Un pardon qui conduit à l'oubli, ou même au deuil, ce n'est pas, au sens strict, un pardon. Celui-ci exige la mémoire absolue, intacte, active - et du mal et du coupable.
Jacques Derrida – Interview avec Antoine Spire - Le Monde de l'éducation - septembre 2000
Pardonner, ce n’est pas oublier la faute ni bien sûr faire son deuil des valeurs qui ont été offensées par elle. Pardonner, c’est continuer de vivre avec le coupable, comme avant, parce qu’on a de l’amour pour lui.
--> Ça, mon très cher alias Docteur-Philo l’a dit (ici), et je ne saurais faire mieux.
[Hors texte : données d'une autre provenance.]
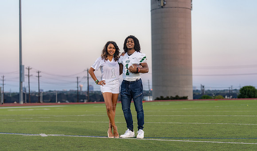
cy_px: 84
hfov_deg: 28.3
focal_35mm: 74
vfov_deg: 16.9
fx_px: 511
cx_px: 129
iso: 640
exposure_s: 1/400
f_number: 2.8
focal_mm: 70
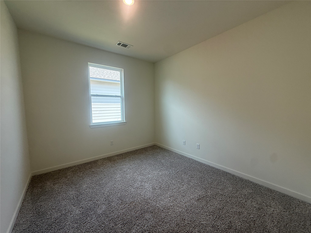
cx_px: 156
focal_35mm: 14
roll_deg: -0.2
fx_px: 126
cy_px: 116
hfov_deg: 102.1
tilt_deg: -4.8
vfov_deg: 85.7
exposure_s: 1/120
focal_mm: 2.22
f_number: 2.2
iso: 64
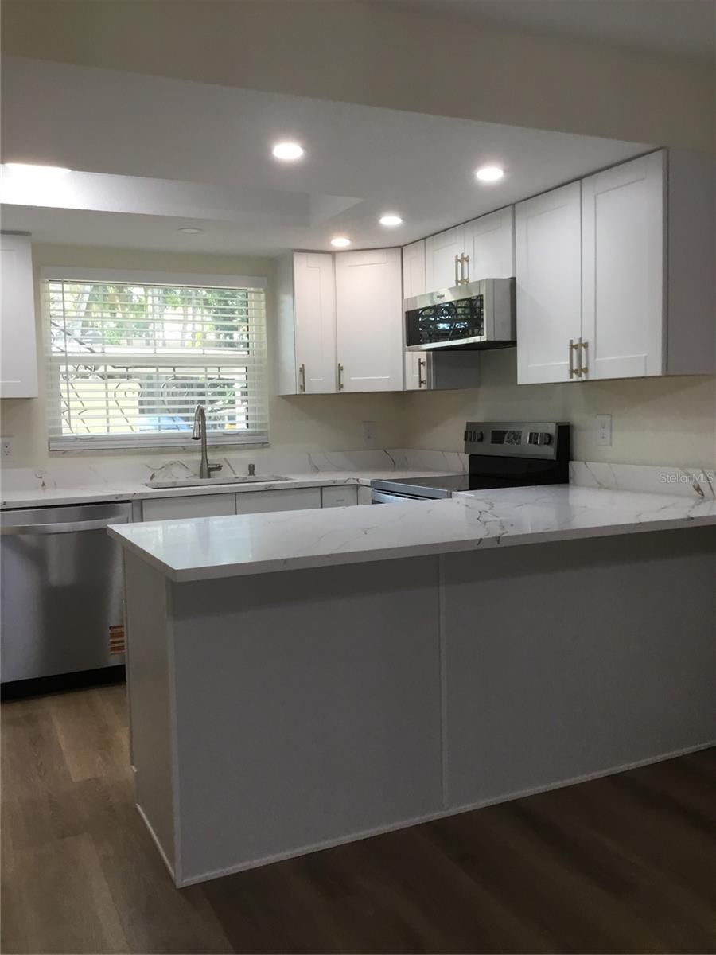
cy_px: 478
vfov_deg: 58.4
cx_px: 358
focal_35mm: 31
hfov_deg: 45.4
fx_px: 855
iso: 25
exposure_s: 1/30
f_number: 2.4
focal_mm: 3.3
Mais Derrida va encore plus loin, beaucoup plus loin. Le pardon, dit-il, n’est pas l’oubli, au contraire : il est mémoire absolue, intacte, active - et du mal et du coupable.
Nous voici en plein paradoxe, avec un pardon dont l’exercice exige la représentation de la faute. Un peu comme si nous, qui aimons Jésus du plus grand et du plus pur amour, nous réclamions d’avoir sous les yeux ses tourments de son agonie sur la croix pour pouvoir continuer de pardonner à ses bourreaux.
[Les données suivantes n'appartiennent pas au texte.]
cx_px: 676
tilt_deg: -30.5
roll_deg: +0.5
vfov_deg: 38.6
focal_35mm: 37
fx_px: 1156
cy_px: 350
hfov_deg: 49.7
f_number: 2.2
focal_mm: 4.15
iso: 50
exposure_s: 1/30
- Hé, vous, les Romains (1). Vous pourriez pas recrucifier Jésus un petit peu, qu’on puisse vous pardonner encore une fois ?
Bizarre…
Toutefois, il me semble que ce que veut dire Derrida, c’est que le pardon ne se distingue vraiment de l’oubli et du deuil (entendons : le deuil qui est une revanche de la vie, elle qui finalement continue comme avant avec les mêmes élans et les mêmes rires) que dans le moment même où il est accordé, lorsque dans notre cœur s’établit la paix qui accompagne la rémission de la faute.
Le pardon est donc un acte et jamais un état. Le pardon n’existe pas ; seul existe l’acte de pardonner.
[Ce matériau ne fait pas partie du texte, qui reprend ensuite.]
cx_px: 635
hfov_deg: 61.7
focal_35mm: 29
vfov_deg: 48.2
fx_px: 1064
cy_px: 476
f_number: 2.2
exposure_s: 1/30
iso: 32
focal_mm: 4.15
Voilà une belle pensée… Mais l’inconvénient avec certains philosophes, c’est qu’entre leur construction conceptuelle et la réalité, il y a parfois un gouffre. C’est ce qu’on a souvent dit des stoïciens ; mais ici, avec Derrida, ce n’est pas mal non plus.
Imaginez :
- Chérie, tu te rappelles quand j’ai découvert l’an dernier que tu couchais avec mon meilleur ami ? Tu sais qu’au au moment où je t’ai pardonnée j’ai ressenti pour toi une très grande émotion : j’ai été submergé d’amour pour toi.
Chérie, bientôt la saint Valentin : tu ne voudrais pas t’arranger pour me tromper encore une fois, que je puisse encore t’aimer comme l’an dernier ?
(1) Ou les juifs, si vous voulez. Moi, je ne polémiquerai pas avec ça.